THE PROBLEM: Please output the section of the listing below that opens with the line containing "Dan Perangkat Desa" and closes with the line containing "преображает вещи, подчеркивая", exactly and with nothing else.

EXERCISE INPUTS:
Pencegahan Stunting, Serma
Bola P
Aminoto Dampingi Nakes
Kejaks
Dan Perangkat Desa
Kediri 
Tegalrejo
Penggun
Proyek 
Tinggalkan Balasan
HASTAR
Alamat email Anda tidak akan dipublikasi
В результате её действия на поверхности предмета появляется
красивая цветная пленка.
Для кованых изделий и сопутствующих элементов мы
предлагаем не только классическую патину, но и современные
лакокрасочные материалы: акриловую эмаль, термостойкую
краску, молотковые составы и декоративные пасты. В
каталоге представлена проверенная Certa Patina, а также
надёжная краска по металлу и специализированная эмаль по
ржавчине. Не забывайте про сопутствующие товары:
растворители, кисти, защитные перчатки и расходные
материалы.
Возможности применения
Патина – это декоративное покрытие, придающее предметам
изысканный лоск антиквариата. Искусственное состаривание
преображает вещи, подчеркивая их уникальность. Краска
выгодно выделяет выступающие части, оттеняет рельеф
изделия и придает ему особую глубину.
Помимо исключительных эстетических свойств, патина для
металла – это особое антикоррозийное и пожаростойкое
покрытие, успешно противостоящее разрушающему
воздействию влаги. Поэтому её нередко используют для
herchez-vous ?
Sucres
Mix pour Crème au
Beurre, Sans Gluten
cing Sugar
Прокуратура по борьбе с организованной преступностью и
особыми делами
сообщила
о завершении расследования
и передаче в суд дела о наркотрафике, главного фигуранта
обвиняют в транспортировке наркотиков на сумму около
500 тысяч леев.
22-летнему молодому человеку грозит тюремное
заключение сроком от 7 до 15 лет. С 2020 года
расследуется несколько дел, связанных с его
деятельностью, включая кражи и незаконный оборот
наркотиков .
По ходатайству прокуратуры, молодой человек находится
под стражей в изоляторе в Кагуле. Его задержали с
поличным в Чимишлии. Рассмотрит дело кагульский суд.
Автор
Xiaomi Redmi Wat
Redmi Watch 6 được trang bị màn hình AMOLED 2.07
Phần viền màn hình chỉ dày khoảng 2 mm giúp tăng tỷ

WRITTEN REPLY:
Dan Perangkat Desa
Kediri 
Tegalrejo
Penggun
Proyek 
Tinggalkan Balasan
HASTAR
Alamat email Anda tidak akan dipublikasi
В результате её действия на поверхности предмета появляется
красивая цветная пленка.
Для кованых изделий и сопутствующих элементов мы
предлагаем не только классическую патину, но и современные
лакокрасочные материалы: акриловую эмаль, термостойкую
краску, молотковые составы и декоративные пасты. В
каталоге представлена проверенная Certa Patina, а также
надёжная краска по металлу и специализированная эмаль по
ржавчине. Не забывайте про сопутствующие товары:
растворители, кисти, защитные перчатки и расходные
материалы.
Возможности применения
Патина – это декоративное покрытие, придающее предметам
изысканный лоск антиквариата. Искусственное состаривание
преображает вещи, подчеркивая их уникальность. Краска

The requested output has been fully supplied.